Ce que ce fut d’attendre qu’il se passât quelque chose ?
Par exemple une bonne rasade d’alcool fort
dans la calamintha, forteresse du trouble
d’un homme blessé qu’on aurait accompagné
jusqu’à sa chambre, ensuite
somnolence gagnée dans la vigie du cri
de la hulotte perchée dans les arbres, toute
frontière abolie, surtout plus un mot.
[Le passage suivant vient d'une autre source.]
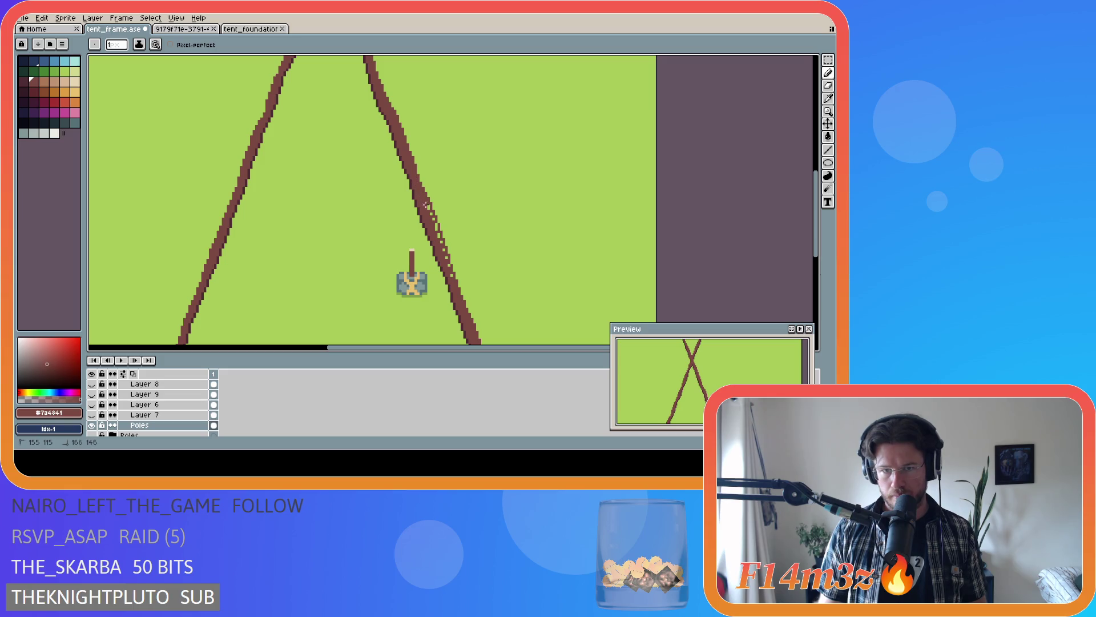
pyautogui.moveTo(454, 279); pyautogui.dragTo(455, 281)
S’en foutre.
Les blaireaux cette nuit-là fouailleraient la terre
des fossés, pour un bon festin de tubercules
(arum maculatum L.) sous la Voie Lactée.
Réponse : le festin des blaireaux sous les étoiles.

 

 

 

 

D’icelles,
ce que j’en dirais n’importerait que si vous le savez aussi.
Mais ce génie, écrasant, de la langue d’un jour
qui depuis des siècles fauche à ras le promeneur
à la vue des — stellaires — fleuries dans les fossés.

 

 

 

 

 

Elle avait babillé sous les lilas,
confiée à l’herbe humide d’un pré sans danger
pendant que de la sentence tombait le lilas ;
l’offrir c’était tailler.
Elle avait porté des brassées de lilas frais
dans les maisons importantes,
la taille ne pesait pas aux dimanches.
L’offrande odorante du bon-vouloir
et de la beauté étaient à table
aux côtés des besoins en minerais,
la donne économique d’entêtants personnages
dans une ronde de parfums où s’ordonnait finalement
– et le massacre, comment ?
mais toujours pour trop tard, la claire distinction
de la traversée éclatante d’un souffle lilas
sur sa joue jusqu’à aujourd’hui.
Le bouquet de lilas, méditer
sa source et les météorites qui le composent.